Thursday, June 28, 2012

Researchers of Tomorrow Lack Digital Skills

In the UK, JISC has just released a large study of the research behaviour of doctoral students born between 1982 and 1994. This is the supposedly digitally fluent "net generation". The digital natives who live and breath digital technology. Not so according to this study. Here the key findings:
  • "This generation of doctoral students operate in an environment where their research behaviour does not use the full potential of innovative technology.
  • Doctoral students are insufficiently trained or informed to be able to fully embrace the latest opportunities in the digital information environment.
  • Doctoral students are increasingly reliant on secondary research resources (eg journal articles, books), moving away from primary materials (eg primary archival material and large datasets).
  • Access to relevant resources is a major constraint for doctoral students’ progress. 
  • Open access and copyright appear to be a source of confusion for Generation Y doctoral students, rather than encouraging innovation and collaborative research.

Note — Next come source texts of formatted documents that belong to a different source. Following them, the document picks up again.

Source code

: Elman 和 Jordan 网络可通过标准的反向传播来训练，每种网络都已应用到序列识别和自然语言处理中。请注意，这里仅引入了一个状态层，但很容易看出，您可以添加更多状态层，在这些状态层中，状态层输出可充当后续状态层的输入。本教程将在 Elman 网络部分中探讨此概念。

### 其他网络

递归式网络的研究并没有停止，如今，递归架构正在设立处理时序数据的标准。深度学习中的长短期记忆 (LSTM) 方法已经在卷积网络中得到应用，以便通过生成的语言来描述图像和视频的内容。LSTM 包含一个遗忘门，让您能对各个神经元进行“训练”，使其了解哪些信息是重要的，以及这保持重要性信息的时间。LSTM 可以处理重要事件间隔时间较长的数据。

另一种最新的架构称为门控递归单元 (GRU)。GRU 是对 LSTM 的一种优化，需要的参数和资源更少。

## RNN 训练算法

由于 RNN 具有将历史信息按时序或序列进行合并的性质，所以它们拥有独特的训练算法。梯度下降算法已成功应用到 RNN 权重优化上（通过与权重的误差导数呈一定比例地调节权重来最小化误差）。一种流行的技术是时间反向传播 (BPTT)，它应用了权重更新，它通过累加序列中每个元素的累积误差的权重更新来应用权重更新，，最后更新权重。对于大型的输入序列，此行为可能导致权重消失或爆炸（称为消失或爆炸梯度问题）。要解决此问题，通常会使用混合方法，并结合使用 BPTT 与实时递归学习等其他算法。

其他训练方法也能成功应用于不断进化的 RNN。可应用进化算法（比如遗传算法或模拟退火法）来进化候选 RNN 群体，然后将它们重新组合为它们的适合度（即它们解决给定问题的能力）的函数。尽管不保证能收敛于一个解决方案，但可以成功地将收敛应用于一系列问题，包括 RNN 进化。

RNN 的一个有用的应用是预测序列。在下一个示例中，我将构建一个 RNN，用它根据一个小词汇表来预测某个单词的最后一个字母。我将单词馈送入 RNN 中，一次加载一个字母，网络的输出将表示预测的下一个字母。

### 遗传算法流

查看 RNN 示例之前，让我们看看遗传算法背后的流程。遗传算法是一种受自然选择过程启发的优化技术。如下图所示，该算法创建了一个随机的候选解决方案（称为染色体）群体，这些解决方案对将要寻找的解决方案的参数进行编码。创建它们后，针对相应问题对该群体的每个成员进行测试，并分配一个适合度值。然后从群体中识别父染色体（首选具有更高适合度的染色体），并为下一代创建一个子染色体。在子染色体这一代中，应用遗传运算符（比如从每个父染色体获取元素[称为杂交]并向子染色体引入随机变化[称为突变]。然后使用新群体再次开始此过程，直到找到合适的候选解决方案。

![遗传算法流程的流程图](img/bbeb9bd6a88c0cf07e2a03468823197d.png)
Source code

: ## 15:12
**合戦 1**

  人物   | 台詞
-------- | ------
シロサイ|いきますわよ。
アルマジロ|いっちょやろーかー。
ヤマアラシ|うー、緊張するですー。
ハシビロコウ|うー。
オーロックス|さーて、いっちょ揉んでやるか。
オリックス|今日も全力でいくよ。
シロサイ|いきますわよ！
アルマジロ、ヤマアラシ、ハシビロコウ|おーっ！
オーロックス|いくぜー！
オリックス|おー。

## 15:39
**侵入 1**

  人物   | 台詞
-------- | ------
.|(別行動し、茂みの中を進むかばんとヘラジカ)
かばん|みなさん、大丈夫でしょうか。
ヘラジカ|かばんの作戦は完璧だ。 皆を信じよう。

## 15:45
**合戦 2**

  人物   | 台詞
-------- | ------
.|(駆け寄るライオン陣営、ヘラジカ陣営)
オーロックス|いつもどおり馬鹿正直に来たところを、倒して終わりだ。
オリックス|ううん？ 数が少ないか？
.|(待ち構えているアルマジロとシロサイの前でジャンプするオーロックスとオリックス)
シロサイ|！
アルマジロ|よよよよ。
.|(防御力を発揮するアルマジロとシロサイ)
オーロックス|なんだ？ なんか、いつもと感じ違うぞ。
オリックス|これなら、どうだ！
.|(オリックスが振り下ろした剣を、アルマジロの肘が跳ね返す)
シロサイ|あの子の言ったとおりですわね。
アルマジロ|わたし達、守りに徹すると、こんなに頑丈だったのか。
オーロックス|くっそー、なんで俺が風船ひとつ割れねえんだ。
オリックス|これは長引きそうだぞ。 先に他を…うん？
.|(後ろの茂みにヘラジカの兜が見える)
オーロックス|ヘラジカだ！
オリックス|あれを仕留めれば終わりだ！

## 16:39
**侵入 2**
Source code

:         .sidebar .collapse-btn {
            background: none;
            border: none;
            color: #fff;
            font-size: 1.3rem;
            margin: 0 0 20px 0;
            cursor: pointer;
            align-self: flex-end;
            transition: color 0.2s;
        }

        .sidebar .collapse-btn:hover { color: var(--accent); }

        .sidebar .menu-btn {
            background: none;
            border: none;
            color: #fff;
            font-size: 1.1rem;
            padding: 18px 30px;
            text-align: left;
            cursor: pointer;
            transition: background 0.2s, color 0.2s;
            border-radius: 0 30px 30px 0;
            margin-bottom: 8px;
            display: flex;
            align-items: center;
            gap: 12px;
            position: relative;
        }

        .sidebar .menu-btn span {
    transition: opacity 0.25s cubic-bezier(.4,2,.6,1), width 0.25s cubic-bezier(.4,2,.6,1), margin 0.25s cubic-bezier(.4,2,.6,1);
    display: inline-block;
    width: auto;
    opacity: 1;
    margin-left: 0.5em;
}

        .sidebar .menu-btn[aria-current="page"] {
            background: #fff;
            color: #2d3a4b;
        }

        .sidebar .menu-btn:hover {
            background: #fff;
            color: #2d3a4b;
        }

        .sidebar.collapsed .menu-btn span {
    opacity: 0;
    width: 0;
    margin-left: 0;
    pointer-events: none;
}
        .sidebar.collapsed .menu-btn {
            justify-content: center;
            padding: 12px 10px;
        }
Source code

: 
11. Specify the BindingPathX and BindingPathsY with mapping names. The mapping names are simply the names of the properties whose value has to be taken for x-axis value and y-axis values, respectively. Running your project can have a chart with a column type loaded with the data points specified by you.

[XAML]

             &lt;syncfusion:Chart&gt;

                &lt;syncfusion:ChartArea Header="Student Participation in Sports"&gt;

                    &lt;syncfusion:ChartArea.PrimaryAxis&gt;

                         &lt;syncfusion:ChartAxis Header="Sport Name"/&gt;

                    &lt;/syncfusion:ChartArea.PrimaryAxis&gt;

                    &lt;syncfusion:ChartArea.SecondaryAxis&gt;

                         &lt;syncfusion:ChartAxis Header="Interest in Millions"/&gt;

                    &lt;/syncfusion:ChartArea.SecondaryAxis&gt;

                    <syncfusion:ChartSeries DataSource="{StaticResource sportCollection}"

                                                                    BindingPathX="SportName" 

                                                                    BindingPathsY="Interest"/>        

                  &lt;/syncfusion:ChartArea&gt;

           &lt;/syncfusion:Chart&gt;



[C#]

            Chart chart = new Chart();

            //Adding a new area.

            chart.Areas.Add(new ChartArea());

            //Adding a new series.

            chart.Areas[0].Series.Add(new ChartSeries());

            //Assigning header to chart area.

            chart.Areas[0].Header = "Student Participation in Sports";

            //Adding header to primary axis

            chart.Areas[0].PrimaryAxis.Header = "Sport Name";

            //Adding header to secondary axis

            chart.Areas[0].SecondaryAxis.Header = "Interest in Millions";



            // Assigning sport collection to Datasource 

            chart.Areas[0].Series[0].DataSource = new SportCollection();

Authentication access and licence limitations to subscription-based resources, such as e-journals, are particularly problematic. "
The three year study was jointly commissioned by the British Library and JISC and began in 2009. It involved 17,000 doctoral students from 70 universities at various stages in the project.

Read the full report.

2 comments:

Anonymous said...

This particular issue on the lack of digital skills may be in part because of the lack of faith on the information that can be found in the internet. With the surge of the internet, there also came the surge of information that is difficult to validate, unlike those that are readily printed on books with reliable bibliographies.

Anonymous said...

This particular issue on the lack of digital skills may be in part because of the lack of faith on the information that can be found in the internet. With the surge of the internet, there also came the surge of information that is difficult to validate, unlike those that are readily printed on books with reliable bibliographies.